Pelaut Indonesia Aset Pendukung Wujudkan Indonesia Sebagai Poros Maritim Dunia -->

Iklan Semua Halaman

Pelaut Indonesia Aset Pendukung Wujudkan Indonesia Sebagai Poros Maritim Dunia

Ananta Gultom
Monday, July 31, 2017
foto: istimewa
Jakarta, INSA – Sumber Daya Manusia (SDM) Pelaut Indonesia merupakan aset pendukung untuk mewujudkan nawacita Pemerintahan Joko Widodo (Jokowi) dan Jusuf Kalla (JK) untuk menjadikan Indonesia sebagai poros maritim dunia.

“Jumlah pelaut Indonesia yang besar dan tersebar di dalam maupun luar negeri telah menjadikan Indonesia dikenal dunia. Dengan jumlah pelaut yang besar tersebut, kami menganggap pelaut Indonesia telah menjadi aset bangsa untuk mendukung terwujudnya Indonesia sebagai poros maritim dunia” ujar Direktur Jenderal Perhubungan Laut Kementerian Perhubungan, A. Tonny Budiono dalam siaran persnya di Jakarta, Senin (31/72017).

Tonny mengatakan, pemerintah telah memberikan perhatian lebih kepada para pelaut Indonesia salah satunya dengan meratifikasi Konvensi Ketenagakerjaan Maritim 2006 melalui Undang-Undang No. 15 Tahun 2016 tentang Pengesahan Maritime Labour Convention 2006. Diratifikasinya konvensi tersebut, diharapkan dapat mendorong kesejahteraan pelaut dan awak kapal karena dari berbagai persoalan yang selama ini dihadapi pelaut dan awak kapal salah satunya mengenai isu ketenagakerjaan.

- - - -

Tugas dan Latihan:
- A) Tuliskan kembali bagian kutipan tentang pelaut Indonesia, dimulai dengan "Ananta Gultom" dan berlanjut hingga "poros maritim dunia.", dengan mengganti "Jakarta" menjadi "Surabaya".
- B) Ubahlah catatan di bawah, dimulai dengan baris yang memuat "Where is the" dan berlanjut hingga baris yang memuat "the 8 AM line.", menjadi CSV dua kolom bernama teks dan jawaban. Buat satu baris untuk setiap teks beserta jawabannya, dengan tiap isian diapit tanda kutip dan setiap jeda baris diganti spasi.

Materi yang Ditampilkan:
- - - -

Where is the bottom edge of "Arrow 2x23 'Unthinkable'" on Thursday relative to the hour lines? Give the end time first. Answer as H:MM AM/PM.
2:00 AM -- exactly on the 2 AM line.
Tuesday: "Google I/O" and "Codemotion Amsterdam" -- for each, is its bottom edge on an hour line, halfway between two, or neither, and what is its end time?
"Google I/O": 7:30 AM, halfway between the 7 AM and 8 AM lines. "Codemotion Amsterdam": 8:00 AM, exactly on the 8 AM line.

- - - -

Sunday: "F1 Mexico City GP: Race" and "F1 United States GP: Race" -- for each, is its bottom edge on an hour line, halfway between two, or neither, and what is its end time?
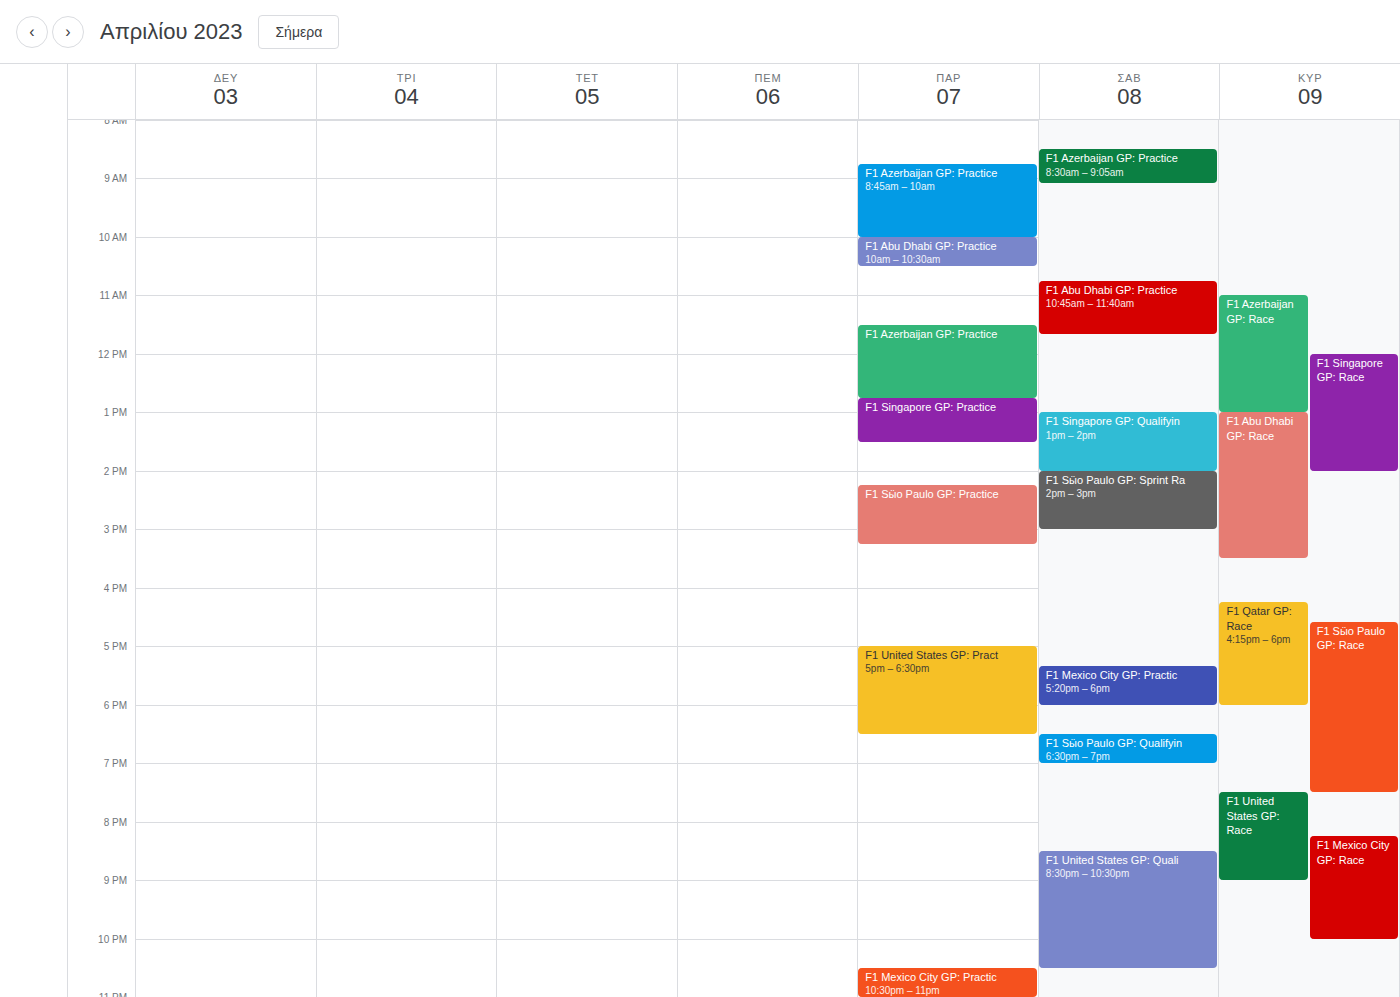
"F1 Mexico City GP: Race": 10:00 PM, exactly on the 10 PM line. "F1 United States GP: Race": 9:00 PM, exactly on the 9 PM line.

- - - -

Jawaban:
- A)
Ananta Gultom
Monday, July 31, 2017
foto: istimewa
Surabaya, INSA – Sumber Daya Manusia (SDM) Pelaut Indonesia merupakan aset pendukung untuk mewujudkan nawacita Pemerintahan Joko Widodo (Jokowi) dan Jusuf Kalla (JK) untuk menjadikan Indonesia sebagai poros maritim dunia.

- B)
teks,jawaban
"Where is the bottom edge of ""Arrow 2x23 'Unthinkable'"" on Thursday relative to the hour lines? Give the end time first. Answer as H:MM AM/PM.","2:00 AM -- exactly on the 2 AM line."
"Tuesday: ""Google I/O"" and ""Codemotion Amsterdam"" -- for each, is its bottom edge on an hour line, halfway between two, or neither, and what is its end time?","""Google I/O"": 7:30 AM, halfway between the 7 AM and 8 AM lines. ""Codemotion Amsterdam"": 8:00 AM, exactly on the 8 AM line."